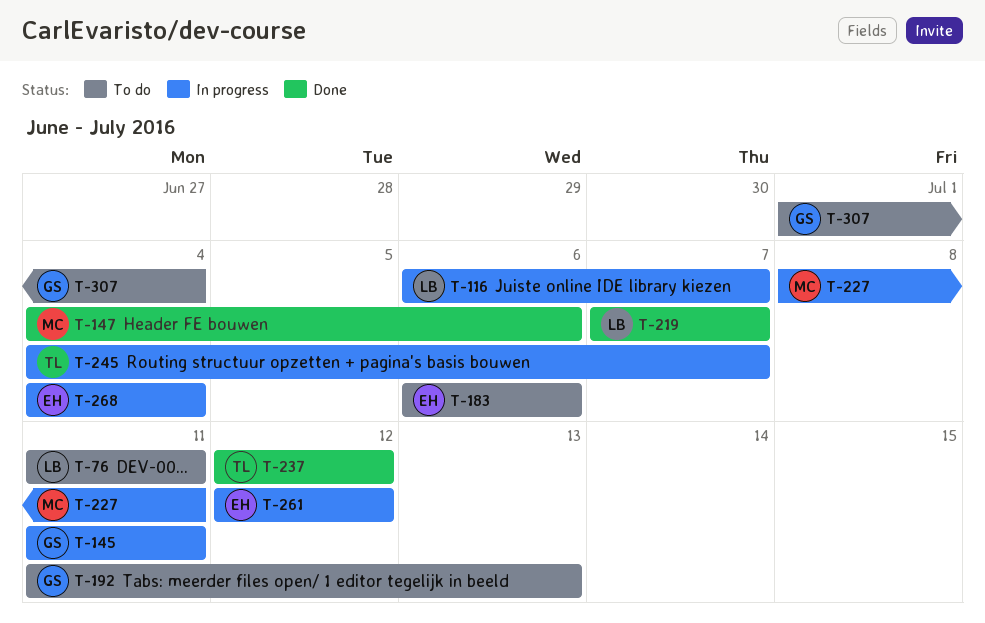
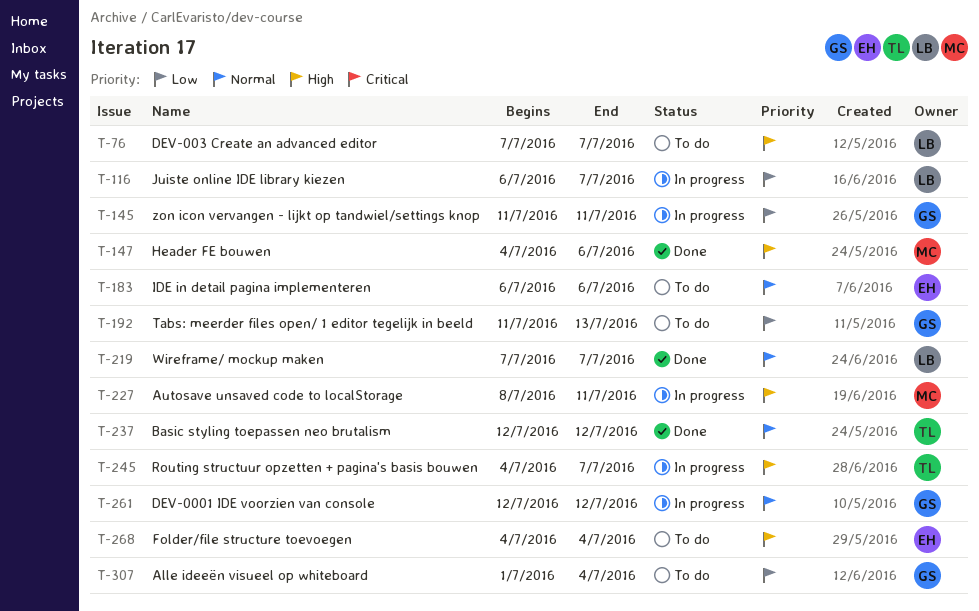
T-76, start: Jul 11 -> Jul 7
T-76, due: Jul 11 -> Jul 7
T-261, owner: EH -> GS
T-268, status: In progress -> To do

==

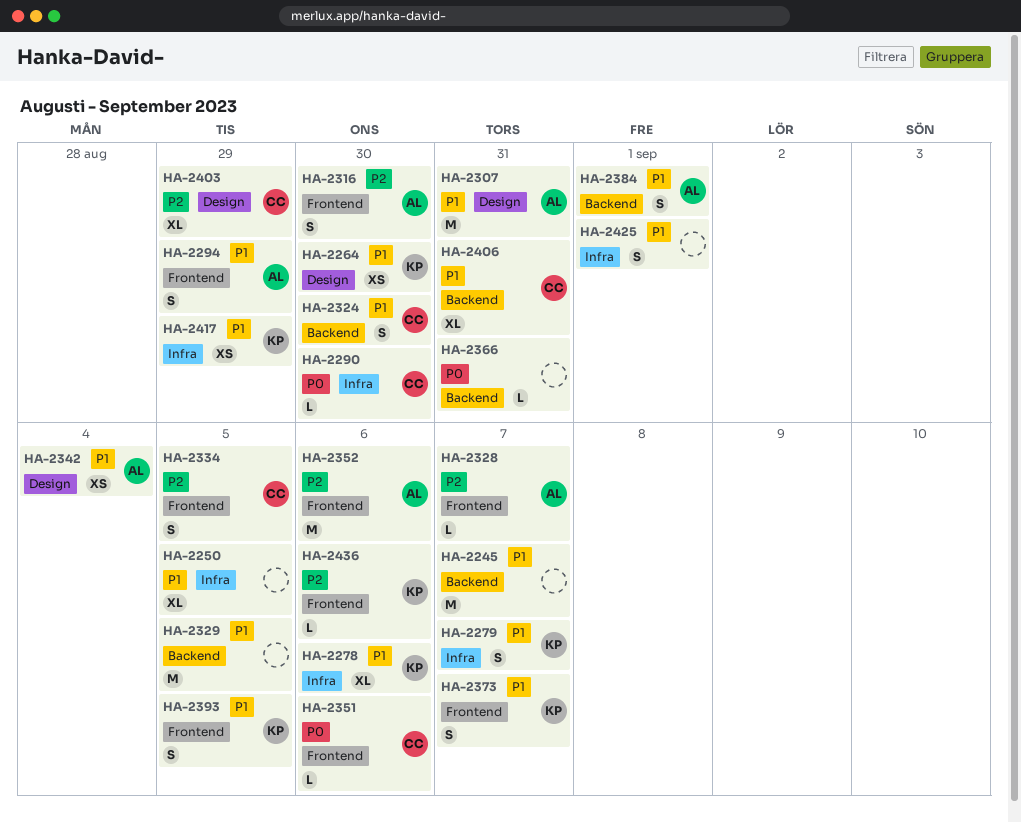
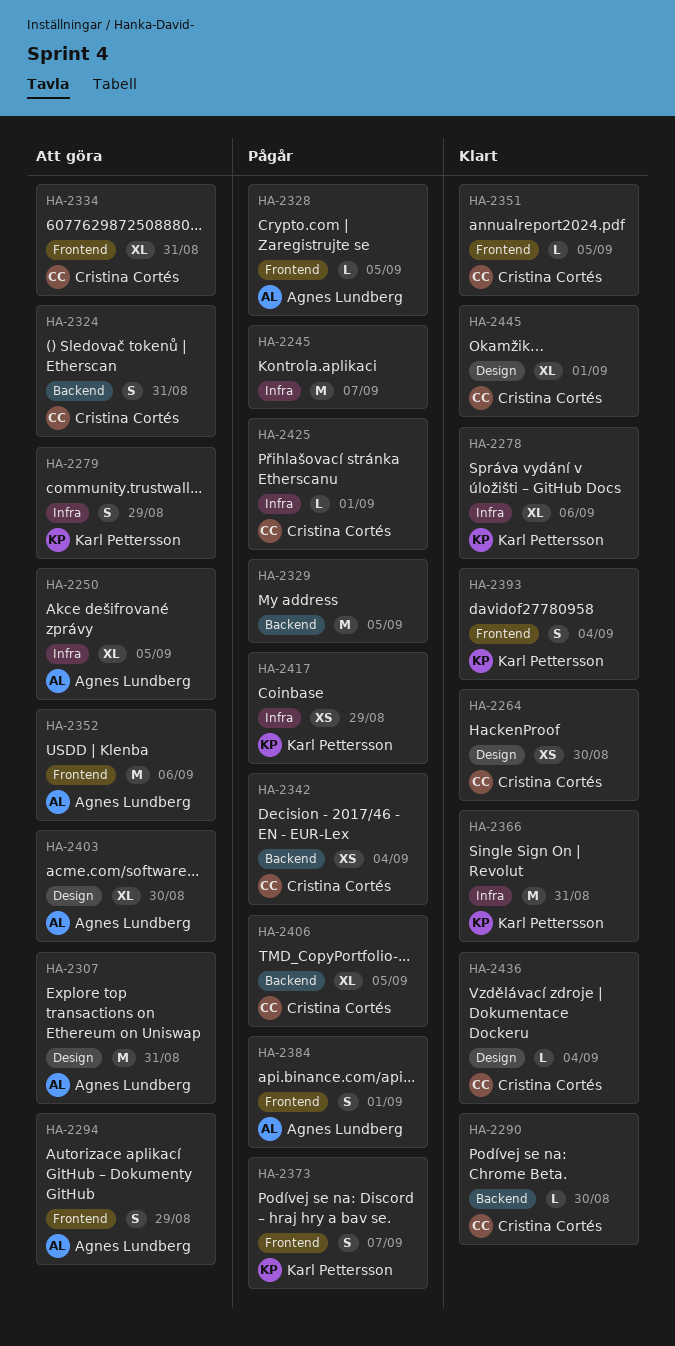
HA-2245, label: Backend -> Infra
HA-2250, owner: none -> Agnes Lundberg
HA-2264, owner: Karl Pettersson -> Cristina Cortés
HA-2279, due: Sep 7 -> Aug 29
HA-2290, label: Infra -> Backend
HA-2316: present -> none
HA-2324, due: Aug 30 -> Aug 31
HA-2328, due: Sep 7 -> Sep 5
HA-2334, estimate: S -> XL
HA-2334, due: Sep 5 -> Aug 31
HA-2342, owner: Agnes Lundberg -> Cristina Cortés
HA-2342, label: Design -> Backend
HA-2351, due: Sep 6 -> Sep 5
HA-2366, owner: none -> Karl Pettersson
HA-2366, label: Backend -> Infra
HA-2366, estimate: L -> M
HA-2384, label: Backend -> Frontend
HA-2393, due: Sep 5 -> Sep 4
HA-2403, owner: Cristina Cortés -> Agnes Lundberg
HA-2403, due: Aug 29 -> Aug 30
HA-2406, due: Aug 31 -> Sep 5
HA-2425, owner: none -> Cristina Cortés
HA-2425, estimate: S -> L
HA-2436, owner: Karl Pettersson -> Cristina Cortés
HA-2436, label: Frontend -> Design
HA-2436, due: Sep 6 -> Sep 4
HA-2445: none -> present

WORK TASK
Copy out each line carrying the string "Agnes" from the data.

TASK ANSWER
HA-2250, owner: none -> Agnes Lundberg
HA-2342, owner: Agnes Lundberg -> Cristina Cortés
HA-2403, owner: Cristina Cortés -> Agnes Lundberg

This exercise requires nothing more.